43K sf lease is the latest office lease completed as city’s AI surge heats up

Lightspeed Venture Partners founder Ravi Mhatre with 149 New Montgomery Street

A major investor in Anthropic is moving its headquarters from Silicon Valley into the belly of the beast in San Francisco. 

Venture capital giant Lightspeed Venture Partners signed a 12-year lease for more than 43,000 square feet at 149 New Montgomery Street, the San Francisco Business Times reported

The firm plans to make the office its new headquarters while maintaining a presence at 2200 Sand Hill Road in Menlo Park. Lightspeed currently has a San Francisco office at 2 South Park Street, though it isn’t clear if it plans to keep that space or shift San Francisco operations to the New Montgomery Street building. 

TMG Partners and Bridges Capital acquired 149 New Montgomery Street in September through a deed-in-lieu of foreclosure. The 80,000-square-foot building has long been anchored by co-working provider Werqwise, though the status of its lease, which was slated to expire in 2028, is not clear. 

Lightspeed’s move into the building is the latest signal that San Francisco’s artificial intelligence frenzy is reshaping the city’s office market after years of pandemic-era pain. Venture-backed firms in San Francisco pulled in $169 billion in funding during the first quarter alone, according to Cushman & Wakefield data cited by the Business Times. Giants like OpenAI and Anthropic have driven much of the surge, simultaneously competing for office space in Mission Bay and across the region. 

Lightspeed has poured billions into Anthropic across several recent funding rounds. The firm led the company’s Series E round and co-led its Series F round last year; it was also a significant investor in Anthropic’s $30 billion Series G round early this year, which valued the company at $380 billion. Lightspeed’s future offices sit only a few blocks from Anthropic’s headquarters on Howard Street. Since breaking into the AI sector in 2012, Lightspeed has invested in roughly 165 AI startups, according to the Business Times. 

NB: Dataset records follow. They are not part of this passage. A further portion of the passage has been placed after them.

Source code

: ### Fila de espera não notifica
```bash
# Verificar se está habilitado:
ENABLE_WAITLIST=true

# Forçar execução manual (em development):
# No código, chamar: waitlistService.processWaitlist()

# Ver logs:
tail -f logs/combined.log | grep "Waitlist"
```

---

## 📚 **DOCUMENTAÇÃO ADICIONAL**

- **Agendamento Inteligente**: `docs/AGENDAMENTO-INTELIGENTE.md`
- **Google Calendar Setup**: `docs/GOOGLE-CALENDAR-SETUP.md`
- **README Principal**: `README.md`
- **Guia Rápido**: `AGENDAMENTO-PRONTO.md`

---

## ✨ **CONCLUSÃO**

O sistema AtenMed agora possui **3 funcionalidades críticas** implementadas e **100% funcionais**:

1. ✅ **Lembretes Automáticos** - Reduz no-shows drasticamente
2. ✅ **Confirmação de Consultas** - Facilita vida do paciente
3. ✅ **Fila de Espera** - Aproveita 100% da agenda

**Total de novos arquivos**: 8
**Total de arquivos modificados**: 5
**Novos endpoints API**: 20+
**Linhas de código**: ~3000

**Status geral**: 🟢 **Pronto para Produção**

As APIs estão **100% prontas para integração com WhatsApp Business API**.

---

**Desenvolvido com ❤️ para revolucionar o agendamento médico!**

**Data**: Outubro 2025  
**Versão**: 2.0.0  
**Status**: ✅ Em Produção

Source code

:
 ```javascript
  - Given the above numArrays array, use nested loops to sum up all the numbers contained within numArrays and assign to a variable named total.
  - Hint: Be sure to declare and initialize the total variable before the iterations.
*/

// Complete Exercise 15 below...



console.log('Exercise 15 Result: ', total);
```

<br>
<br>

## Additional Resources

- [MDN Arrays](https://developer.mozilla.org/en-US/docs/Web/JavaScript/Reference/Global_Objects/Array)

The relocation puts the firm closer to a growing cluster of AI companies expanding in San Francisco, including some that Lightspeed has backed like Rippling, Carta, Glean and Navan. Lightspeed said in December it had raised $9 billion across multiple new funds focused on backing “breakthrough ideas and technology,” including AI startups. The company manages more than $40 billion in assets as of December.